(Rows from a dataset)
_ _ _
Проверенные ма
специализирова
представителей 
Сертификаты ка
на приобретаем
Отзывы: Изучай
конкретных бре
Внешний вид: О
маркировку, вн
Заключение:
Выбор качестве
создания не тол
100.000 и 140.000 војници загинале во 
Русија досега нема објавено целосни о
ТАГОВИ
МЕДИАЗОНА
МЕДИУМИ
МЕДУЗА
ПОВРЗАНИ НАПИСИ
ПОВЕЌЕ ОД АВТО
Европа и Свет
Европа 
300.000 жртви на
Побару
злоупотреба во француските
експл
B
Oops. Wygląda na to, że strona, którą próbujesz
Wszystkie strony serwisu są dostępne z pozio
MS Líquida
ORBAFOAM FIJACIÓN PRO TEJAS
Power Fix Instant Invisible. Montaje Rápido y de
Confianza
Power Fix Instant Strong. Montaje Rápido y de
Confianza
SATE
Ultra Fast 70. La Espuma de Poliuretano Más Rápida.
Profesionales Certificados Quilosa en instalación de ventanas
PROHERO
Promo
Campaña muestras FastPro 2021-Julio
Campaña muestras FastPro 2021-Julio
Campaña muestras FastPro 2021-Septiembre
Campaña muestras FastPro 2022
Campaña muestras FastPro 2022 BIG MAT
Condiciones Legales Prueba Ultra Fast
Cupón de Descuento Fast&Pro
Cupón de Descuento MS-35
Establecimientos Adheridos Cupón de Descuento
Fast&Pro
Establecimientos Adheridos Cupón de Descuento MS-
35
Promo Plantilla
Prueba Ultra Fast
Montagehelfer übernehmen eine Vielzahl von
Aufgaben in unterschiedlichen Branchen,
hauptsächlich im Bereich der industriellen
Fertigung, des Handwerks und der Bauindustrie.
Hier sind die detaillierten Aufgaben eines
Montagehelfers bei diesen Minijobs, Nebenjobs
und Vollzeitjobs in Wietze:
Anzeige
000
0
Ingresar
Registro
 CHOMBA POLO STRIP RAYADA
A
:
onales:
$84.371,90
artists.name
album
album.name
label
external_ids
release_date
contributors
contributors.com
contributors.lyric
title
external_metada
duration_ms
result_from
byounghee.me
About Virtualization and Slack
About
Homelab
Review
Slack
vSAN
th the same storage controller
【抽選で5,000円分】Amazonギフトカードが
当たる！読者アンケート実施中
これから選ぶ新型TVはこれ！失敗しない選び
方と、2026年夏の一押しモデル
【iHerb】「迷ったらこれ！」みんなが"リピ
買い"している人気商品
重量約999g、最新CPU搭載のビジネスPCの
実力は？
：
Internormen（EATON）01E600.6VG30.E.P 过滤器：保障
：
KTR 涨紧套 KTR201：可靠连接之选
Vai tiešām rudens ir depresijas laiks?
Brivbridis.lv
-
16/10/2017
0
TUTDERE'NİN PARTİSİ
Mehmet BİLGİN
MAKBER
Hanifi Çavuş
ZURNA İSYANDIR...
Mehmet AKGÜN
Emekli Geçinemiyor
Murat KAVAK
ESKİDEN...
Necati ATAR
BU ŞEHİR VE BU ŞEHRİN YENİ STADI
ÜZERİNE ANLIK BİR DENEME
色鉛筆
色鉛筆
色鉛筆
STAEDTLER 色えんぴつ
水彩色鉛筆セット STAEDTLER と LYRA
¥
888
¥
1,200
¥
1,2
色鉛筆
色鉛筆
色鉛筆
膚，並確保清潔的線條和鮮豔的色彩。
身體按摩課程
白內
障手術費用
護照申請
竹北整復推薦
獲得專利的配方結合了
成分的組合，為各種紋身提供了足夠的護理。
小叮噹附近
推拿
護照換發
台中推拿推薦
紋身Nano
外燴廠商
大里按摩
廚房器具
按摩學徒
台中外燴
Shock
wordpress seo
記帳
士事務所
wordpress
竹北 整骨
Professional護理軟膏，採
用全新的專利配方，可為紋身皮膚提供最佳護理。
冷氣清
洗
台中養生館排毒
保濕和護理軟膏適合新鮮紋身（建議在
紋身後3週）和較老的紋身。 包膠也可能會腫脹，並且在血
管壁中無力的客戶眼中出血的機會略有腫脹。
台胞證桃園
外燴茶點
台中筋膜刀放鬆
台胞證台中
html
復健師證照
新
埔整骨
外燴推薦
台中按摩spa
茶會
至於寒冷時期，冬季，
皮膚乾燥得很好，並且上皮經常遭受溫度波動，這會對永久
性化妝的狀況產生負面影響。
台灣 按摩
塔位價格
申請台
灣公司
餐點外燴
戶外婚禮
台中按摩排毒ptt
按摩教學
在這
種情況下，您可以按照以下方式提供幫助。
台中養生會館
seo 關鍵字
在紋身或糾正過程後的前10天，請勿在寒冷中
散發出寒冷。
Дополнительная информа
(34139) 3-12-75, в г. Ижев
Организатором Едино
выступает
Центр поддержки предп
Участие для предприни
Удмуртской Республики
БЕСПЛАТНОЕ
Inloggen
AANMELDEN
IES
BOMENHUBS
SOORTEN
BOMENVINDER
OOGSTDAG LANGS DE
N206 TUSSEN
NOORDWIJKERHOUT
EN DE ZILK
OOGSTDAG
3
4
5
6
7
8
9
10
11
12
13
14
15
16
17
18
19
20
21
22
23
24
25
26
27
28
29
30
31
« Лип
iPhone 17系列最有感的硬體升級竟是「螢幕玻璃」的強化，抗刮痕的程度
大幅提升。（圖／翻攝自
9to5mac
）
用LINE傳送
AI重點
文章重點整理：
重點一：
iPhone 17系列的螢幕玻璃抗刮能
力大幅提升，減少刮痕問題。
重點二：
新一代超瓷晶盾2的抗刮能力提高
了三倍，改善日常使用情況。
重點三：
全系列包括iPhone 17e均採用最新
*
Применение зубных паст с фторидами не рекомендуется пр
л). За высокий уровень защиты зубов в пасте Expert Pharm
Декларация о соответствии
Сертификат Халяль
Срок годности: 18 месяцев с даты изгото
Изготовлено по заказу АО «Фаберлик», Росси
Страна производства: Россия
_ _ _
→ Activity
Return every line of the rows above unchanged and in their original order.

→ Output for this task
Проверенные ма
специализирова
представителей 
Сертификаты ка
на приобретаем
Отзывы: Изучай
конкретных бре
Внешний вид: О
маркировку, вн
Заключение:
Выбор качестве
создания не тол
100.000 и 140.000 војници загинале во 
Русија досега нема објавено целосни о
ТАГОВИ
МЕДИАЗОНА
МЕДИУМИ
МЕДУЗА
ПОВРЗАНИ НАПИСИ
ПОВЕЌЕ ОД АВТО
Европа и Свет
Европа 
300.000 жртви на
Побару
злоупотреба во француските
експл
B
Oops. Wygląda na to, że strona, którą próbujesz
Wszystkie strony serwisu są dostępne z pozio
MS Líquida
ORBAFOAM FIJACIÓN PRO TEJAS
Power Fix Instant Invisible. Montaje Rápido y de
Confianza
Power Fix Instant Strong. Montaje Rápido y de
Confianza
SATE
Ultra Fast 70. La Espuma de Poliuretano Más Rápida.
Profesionales Certificados Quilosa en instalación de ventanas
PROHERO
Promo
Campaña muestras FastPro 2021-Julio
Campaña muestras FastPro 2021-Julio
Campaña muestras FastPro 2021-Septiembre
Campaña muestras FastPro 2022
Campaña muestras FastPro 2022 BIG MAT
Condiciones Legales Prueba Ultra Fast
Cupón de Descuento Fast&Pro
Cupón de Descuento MS-35
Establecimientos Adheridos Cupón de Descuento
Fast&Pro
Establecimientos Adheridos Cupón de Descuento MS-
35
Promo Plantilla
Prueba Ultra Fast
Montagehelfer übernehmen eine Vielzahl von
Aufgaben in unterschiedlichen Branchen,
hauptsächlich im Bereich der industriellen
Fertigung, des Handwerks und der Bauindustrie.
Hier sind die detaillierten Aufgaben eines
Montagehelfers bei diesen Minijobs, Nebenjobs
und Vollzeitjobs in Wietze:
Anzeige
000
0
Ingresar
Registro
 CHOMBA POLO STRIP RAYADA
A
:
onales:
$84.371,90
artists.name
album
album.name
label
external_ids
release_date
contributors
contributors.com
contributors.lyric
title
external_metada
duration_ms
result_from
byounghee.me
About Virtualization and Slack
About
Homelab
Review
Slack
vSAN
th the same storage controller
【抽選で5,000円分】Amazonギフトカードが
当たる！読者アンケート実施中
これから選ぶ新型TVはこれ！失敗しない選び
方と、2026年夏の一押しモデル
【iHerb】「迷ったらこれ！」みんなが"リピ
買い"している人気商品
重量約999g、最新CPU搭載のビジネスPCの
実力は？
：
Internormen（EATON）01E600.6VG30.E.P 过滤器：保障
：
KTR 涨紧套 KTR201：可靠连接之选
Vai tiešām rudens ir depresijas laiks?
Brivbridis.lv
-
16/10/2017
0
TUTDERE'NİN PARTİSİ
Mehmet BİLGİN
MAKBER
Hanifi Çavuş
ZURNA İSYANDIR...
Mehmet AKGÜN
Emekli Geçinemiyor
Murat KAVAK
ESKİDEN...
Necati ATAR
BU ŞEHİR VE BU ŞEHRİN YENİ STADI
ÜZERİNE ANLIK BİR DENEME
色鉛筆
色鉛筆
色鉛筆
STAEDTLER 色えんぴつ
水彩色鉛筆セット STAEDTLER と LYRA
¥
888
¥
1,200
¥
1,2
色鉛筆
色鉛筆
色鉛筆
膚，並確保清潔的線條和鮮豔的色彩。
身體按摩課程
白內
障手術費用
護照申請
竹北整復推薦
獲得專利的配方結合了
成分的組合，為各種紋身提供了足夠的護理。
小叮噹附近
推拿
護照換發
台中推拿推薦
紋身Nano
外燴廠商
大里按摩
廚房器具
按摩學徒
台中外燴
Shock
wordpress seo
記帳
士事務所
wordpress
竹北 整骨
Professional護理軟膏，採
用全新的專利配方，可為紋身皮膚提供最佳護理。
冷氣清
洗
台中養生館排毒
保濕和護理軟膏適合新鮮紋身（建議在
紋身後3週）和較老的紋身。 包膠也可能會腫脹，並且在血
管壁中無力的客戶眼中出血的機會略有腫脹。
台胞證桃園
外燴茶點
台中筋膜刀放鬆
台胞證台中
html
復健師證照
新
埔整骨
外燴推薦
台中按摩spa
茶會
至於寒冷時期，冬季，
皮膚乾燥得很好，並且上皮經常遭受溫度波動，這會對永久
性化妝的狀況產生負面影響。
台灣 按摩
塔位價格
申請台
灣公司
餐點外燴
戶外婚禮
台中按摩排毒ptt
按摩教學
在這
種情況下，您可以按照以下方式提供幫助。
台中養生會館
seo 關鍵字
在紋身或糾正過程後的前10天，請勿在寒冷中
散發出寒冷。
Дополнительная информа
(34139) 3-12-75, в г. Ижев
Организатором Едино
выступает
Центр поддержки предп
Участие для предприни
Удмуртской Республики
БЕСПЛАТНОЕ
Inloggen
AANMELDEN
IES
BOMENHUBS
SOORTEN
BOMENVINDER
OOGSTDAG LANGS DE
N206 TUSSEN
NOORDWIJKERHOUT
EN DE ZILK
OOGSTDAG
3
4
5
6
7
8
9
10
11
12
13
14
15
16
17
18
19
20
21
22
23
24
25
26
27
28
29
30
31
« Лип
iPhone 17系列最有感的硬體升級竟是「螢幕玻璃」的強化，抗刮痕的程度
大幅提升。（圖／翻攝自
9to5mac
）
用LINE傳送
AI重點
文章重點整理：
重點一：
iPhone 17系列的螢幕玻璃抗刮能
力大幅提升，減少刮痕問題。
重點二：
新一代超瓷晶盾2的抗刮能力提高
了三倍，改善日常使用情況。
重點三：
全系列包括iPhone 17e均採用最新
*
Применение зубных паст с фторидами не рекомендуется пр
л). За высокий уровень защиты зубов в пасте Expert Pharm
Декларация о соответствии
Сертификат Халяль
Срок годности: 18 месяцев с даты изгото
Изготовлено по заказу АО «Фаберлик», Росси
Страна производства: Россия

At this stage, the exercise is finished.